Yes. Diabetes is a complicated metabolic disorder. The topical application of honey-based wound care products does not influence glycaemic levels. Therefore, the underlying overall situation and complications are not influenced by the use of these products. Furthermore, compared to the consumption (oral ingestion) of honey, there is very little honey in a dressing and its effect is only on the interface between dressing and wound surface, where the product is diluted by wound exudate and exerts its regulating effect on bacterial contamination and infection. In the context of nutrition and food (ingested orally), honey has only a low to moderate glycaemic index (GI). One would need to consume a relative larger amount to see effects. Ingestion of honey as food is not to be compared to it’s use in advanced wound care.

Because honey is a natural product, natural differences can occur while it is produced by our bees – even seasonal differences may be seen in the raw product. However, we always test our honey batches to verify that they all meet the requirements for the product (this is part of our Quality Management system and a vital production policy). Recently, we have adjusted our production protocol to make the contents of the Principelle IF ointment tube more fluid and less likely to crystallise over time, which happens to some forms of honey. This filtering process made the colour of the end product slightly more transparent, but it affects the quality of the product in a positive way. The honey-based dressings or ointment can also turn darker over time. This is caused by the Maillard reaction. During storage over time, minor temperature differences cause this slow, non-enzymatic process in which sugars and amino acids form complex bonds. This causes a dark colour also seen in the production of food causing distinct flavours (not be confused with caramelisation). This process actually increases the total amount of phenolic compounds as shown in laboratory tests throughout the years, and in turn supports the antibacterial capabilities of the honey.

  1. A) The medical grade Dark Buckwheat Honey (DBH) that we use is superior to Manuka honey. Unlike Manuka, its antibacterial efficacy does not depend on methylglyoxal but is naturally richer in (poly)phenolic compounds, anti-oxidants and hydrogen peroxide, all adding to it’s antibacterial effect. Different kinds of honey have been tested prior to the development of Principelle products and DBH was selected.
  2. B) We use a higher concentration of honey in our ointments compared to most other honey-based wound products. Whereas others sometimes use (for example) 50% of honey and 50% PEG (polyethyleneglycol, a common solvent), we use up to 98% DBH in our dressings. This costly feature is a challenging factor to compete with other products price wise, but the product will have a significantly stronger effect.
  3. C) As you might know, we add a formulation of metal ions, minerals, salts and trace elements to our ointments while other honey-based wound products only use honey; or they might add one or two extra simple ingredients. Our formulation is what activates the (chronic or acute) wounds’ natural healing processes while the honey fights off any contamination/infection. In short: it’s not just antibacterial, it actually changes something in the wound environment.

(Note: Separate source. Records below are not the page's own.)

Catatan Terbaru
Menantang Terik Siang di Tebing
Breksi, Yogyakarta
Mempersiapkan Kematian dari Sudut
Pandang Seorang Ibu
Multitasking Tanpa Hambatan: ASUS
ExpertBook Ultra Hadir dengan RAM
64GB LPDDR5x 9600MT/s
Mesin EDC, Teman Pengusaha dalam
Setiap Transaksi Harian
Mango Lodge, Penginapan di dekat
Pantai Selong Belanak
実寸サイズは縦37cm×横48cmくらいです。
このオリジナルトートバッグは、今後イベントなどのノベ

  4. D) Our honey products are MMP (Matrix-metallo-proteinase) regulating products. In (chronic) wounds, an imbalance of MMP’s is seen: MMP-2 and MMP-9 are significantly upregulated. Our honey-based products with ionogen formulation help (down-)regulate these MMP’s.

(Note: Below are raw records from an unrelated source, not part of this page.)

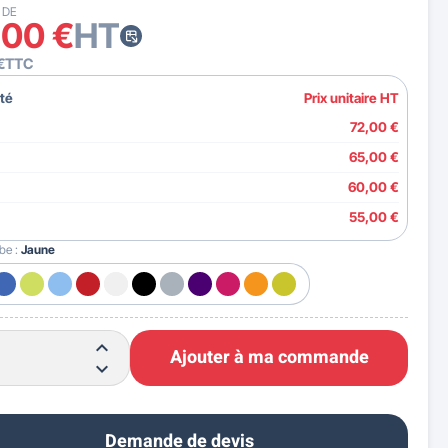
 DE
,00 €
HT
€
TTC
té
Prix unitaire HT
72,00 €
65,00 €
60,00 €
55,00 €
ube :
Jaune
Ajouter à ma commande
Demande de devis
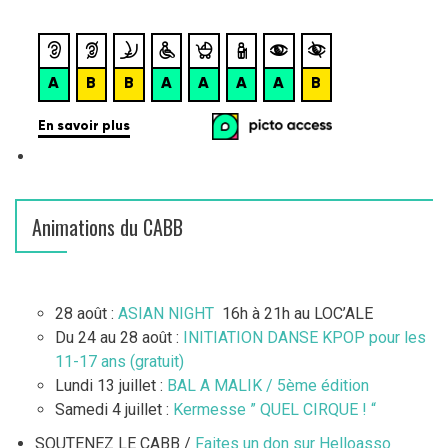
Animations du CABB
28 août :
ASIAN NIGHT
16h à 21h au LOC’ALE
Du 24 au 28 août :
INITIATION DANSE KPOP pour les
11-17 ans (gratuit)
Lundi 13 juillet :
BAL A MALIK / 5ème édition
Samedi 4 juillet :
Kermesse ” QUEL CIRQUE ! “
SOUTENEZ LE CABB /
Faites un don sur Helloasso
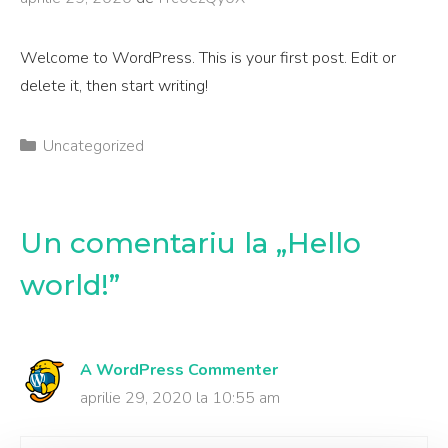
Welcome to WordPress. This is your first post. Edit or
delete it, then start writing!
C
Uncategorized
a
t
e
Un comentariu la „Hello
g
o
world!”
r
i
i
A WordPress Commenter
aprilie 29, 2020 la 10:55 am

 Reactive Oxygen Species (ROS, sometimes named “free radicals” although technically that is not entirely correct) are small molecules that are present in wounds. They result from biochemical processes in wounds and cause cell damage. Therefore, the presence of reactive oxygen species is not good. Our products are designed to decrease the number of reactive oxygen species in wounds. This reduces oxidative stress. That is one of the beneficial effects of both Principelle IF and MelMax.